Texto transcrito de las páginas
= = = = =
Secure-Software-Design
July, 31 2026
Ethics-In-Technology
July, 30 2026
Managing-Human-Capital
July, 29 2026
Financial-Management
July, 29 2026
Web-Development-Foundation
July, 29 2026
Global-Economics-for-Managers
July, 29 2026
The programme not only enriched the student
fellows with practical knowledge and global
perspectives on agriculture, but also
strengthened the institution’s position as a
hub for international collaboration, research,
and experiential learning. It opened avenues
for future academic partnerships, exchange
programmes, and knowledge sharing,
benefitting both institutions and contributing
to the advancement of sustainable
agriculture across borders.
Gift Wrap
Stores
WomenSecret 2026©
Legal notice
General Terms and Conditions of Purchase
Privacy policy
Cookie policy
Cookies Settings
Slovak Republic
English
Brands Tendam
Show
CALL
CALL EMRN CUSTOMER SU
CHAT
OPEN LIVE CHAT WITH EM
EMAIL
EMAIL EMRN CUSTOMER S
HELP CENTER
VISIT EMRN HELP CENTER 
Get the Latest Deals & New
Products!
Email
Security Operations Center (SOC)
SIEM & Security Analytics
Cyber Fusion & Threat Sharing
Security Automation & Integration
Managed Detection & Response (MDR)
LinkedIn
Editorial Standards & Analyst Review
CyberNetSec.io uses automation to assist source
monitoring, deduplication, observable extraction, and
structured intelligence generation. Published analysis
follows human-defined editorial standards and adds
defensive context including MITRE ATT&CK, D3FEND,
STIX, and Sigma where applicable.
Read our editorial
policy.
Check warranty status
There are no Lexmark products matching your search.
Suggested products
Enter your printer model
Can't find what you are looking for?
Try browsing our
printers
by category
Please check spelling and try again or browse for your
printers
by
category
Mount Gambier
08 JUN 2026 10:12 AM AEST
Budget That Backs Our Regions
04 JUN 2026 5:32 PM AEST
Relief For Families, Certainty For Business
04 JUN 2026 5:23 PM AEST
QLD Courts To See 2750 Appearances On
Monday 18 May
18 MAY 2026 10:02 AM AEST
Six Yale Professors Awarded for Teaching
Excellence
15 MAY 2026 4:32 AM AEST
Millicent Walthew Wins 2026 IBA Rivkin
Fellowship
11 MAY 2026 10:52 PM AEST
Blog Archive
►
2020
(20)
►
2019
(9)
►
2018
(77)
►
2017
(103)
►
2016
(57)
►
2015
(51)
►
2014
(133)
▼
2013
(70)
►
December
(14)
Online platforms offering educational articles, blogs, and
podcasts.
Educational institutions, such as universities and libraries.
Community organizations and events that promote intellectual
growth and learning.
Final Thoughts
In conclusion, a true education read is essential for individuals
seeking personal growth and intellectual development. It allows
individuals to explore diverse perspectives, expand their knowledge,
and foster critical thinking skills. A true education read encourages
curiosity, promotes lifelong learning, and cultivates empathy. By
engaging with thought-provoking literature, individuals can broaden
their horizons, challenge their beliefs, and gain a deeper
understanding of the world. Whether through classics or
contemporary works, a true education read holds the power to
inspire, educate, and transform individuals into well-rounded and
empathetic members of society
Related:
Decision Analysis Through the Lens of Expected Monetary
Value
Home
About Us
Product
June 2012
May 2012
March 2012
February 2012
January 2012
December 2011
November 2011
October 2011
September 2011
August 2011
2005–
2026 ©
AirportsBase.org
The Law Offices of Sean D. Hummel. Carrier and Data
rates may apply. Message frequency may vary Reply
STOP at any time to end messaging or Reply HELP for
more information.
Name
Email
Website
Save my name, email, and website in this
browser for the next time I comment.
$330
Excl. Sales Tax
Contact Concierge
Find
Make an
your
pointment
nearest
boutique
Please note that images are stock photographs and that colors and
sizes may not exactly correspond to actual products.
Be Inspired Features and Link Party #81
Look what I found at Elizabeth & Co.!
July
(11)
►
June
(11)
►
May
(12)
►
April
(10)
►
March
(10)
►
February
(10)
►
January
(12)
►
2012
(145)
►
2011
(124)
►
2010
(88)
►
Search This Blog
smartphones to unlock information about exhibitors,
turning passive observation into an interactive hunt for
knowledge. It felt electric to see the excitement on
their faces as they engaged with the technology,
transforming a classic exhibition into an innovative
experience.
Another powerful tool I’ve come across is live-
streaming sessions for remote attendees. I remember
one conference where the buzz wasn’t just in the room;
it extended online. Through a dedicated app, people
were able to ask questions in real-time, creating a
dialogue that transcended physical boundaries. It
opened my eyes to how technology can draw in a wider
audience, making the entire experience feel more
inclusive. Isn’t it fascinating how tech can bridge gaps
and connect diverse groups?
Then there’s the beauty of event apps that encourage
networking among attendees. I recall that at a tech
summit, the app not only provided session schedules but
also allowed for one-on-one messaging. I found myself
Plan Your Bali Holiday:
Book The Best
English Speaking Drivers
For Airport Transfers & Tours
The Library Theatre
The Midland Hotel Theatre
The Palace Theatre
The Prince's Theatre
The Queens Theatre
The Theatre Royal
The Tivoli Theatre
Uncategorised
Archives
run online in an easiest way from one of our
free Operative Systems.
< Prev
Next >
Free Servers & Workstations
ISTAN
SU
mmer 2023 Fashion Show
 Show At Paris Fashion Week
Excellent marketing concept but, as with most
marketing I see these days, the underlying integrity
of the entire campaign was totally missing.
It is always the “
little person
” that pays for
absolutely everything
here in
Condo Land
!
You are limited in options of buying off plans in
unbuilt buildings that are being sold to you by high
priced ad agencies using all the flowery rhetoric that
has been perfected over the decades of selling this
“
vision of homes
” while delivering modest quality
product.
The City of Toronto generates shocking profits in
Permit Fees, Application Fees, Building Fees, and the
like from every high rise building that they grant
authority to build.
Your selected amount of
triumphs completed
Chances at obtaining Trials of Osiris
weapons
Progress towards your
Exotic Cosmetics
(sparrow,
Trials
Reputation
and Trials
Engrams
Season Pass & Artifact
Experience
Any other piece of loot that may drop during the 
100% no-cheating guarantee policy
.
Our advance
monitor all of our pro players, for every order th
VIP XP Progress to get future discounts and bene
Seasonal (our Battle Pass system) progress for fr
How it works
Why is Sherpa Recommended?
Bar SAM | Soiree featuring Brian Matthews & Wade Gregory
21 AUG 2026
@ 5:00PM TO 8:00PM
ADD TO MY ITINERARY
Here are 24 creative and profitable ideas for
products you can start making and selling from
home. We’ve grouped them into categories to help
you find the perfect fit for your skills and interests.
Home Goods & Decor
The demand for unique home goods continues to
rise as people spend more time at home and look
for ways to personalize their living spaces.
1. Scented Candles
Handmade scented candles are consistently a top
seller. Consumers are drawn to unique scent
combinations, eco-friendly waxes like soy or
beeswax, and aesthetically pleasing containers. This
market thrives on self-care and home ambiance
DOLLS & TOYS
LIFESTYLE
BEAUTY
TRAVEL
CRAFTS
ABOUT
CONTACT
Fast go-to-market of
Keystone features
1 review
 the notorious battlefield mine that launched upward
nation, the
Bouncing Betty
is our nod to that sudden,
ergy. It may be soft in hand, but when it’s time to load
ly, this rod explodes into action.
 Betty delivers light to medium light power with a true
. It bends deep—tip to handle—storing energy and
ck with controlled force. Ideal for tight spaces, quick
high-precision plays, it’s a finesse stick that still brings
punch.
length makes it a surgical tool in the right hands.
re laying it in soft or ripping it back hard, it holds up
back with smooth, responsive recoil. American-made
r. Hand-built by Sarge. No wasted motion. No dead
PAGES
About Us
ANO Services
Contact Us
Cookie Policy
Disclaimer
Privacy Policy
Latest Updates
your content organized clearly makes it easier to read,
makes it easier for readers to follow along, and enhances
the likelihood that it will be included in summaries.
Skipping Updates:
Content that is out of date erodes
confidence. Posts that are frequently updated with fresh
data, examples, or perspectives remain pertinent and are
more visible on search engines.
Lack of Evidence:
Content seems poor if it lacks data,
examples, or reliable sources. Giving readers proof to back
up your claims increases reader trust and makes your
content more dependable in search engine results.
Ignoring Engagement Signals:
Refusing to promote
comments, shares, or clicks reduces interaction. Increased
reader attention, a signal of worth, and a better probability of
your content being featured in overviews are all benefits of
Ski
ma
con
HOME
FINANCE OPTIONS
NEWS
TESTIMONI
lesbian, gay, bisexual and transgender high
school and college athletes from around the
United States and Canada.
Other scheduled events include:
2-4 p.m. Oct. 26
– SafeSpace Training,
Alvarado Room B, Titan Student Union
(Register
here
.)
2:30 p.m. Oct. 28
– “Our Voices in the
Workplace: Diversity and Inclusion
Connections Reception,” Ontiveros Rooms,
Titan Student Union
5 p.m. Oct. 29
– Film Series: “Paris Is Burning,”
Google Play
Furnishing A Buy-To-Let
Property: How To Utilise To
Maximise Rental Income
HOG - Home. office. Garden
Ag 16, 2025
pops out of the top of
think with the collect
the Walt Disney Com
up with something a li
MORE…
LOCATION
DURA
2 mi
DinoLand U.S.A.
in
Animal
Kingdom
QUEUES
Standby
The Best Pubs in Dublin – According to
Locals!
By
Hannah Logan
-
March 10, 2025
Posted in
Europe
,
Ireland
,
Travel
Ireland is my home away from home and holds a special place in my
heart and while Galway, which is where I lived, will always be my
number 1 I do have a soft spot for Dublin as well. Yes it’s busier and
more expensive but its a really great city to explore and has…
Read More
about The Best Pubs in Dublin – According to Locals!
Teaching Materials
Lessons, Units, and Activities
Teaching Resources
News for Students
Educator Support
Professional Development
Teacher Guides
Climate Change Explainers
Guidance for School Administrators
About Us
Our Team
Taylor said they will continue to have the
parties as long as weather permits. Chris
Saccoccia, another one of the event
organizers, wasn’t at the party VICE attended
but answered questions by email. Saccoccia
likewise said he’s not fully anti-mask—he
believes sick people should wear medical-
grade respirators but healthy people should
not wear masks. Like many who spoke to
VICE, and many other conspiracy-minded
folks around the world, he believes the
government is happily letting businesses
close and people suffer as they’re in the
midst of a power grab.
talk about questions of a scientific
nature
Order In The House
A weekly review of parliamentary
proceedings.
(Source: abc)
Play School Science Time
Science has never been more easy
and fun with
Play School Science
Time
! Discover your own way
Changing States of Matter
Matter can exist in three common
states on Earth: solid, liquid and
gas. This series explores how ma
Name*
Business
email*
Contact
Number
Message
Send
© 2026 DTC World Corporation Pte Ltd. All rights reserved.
= = = = =
> RESUMEN DE LA TAREA: Filtra los datos de arriba y copia cada línea que contenga la palabra "easier".

> TAREA RESUELTA:
your content organized clearly makes it easier to read,
makes it easier for readers to follow along, and enhances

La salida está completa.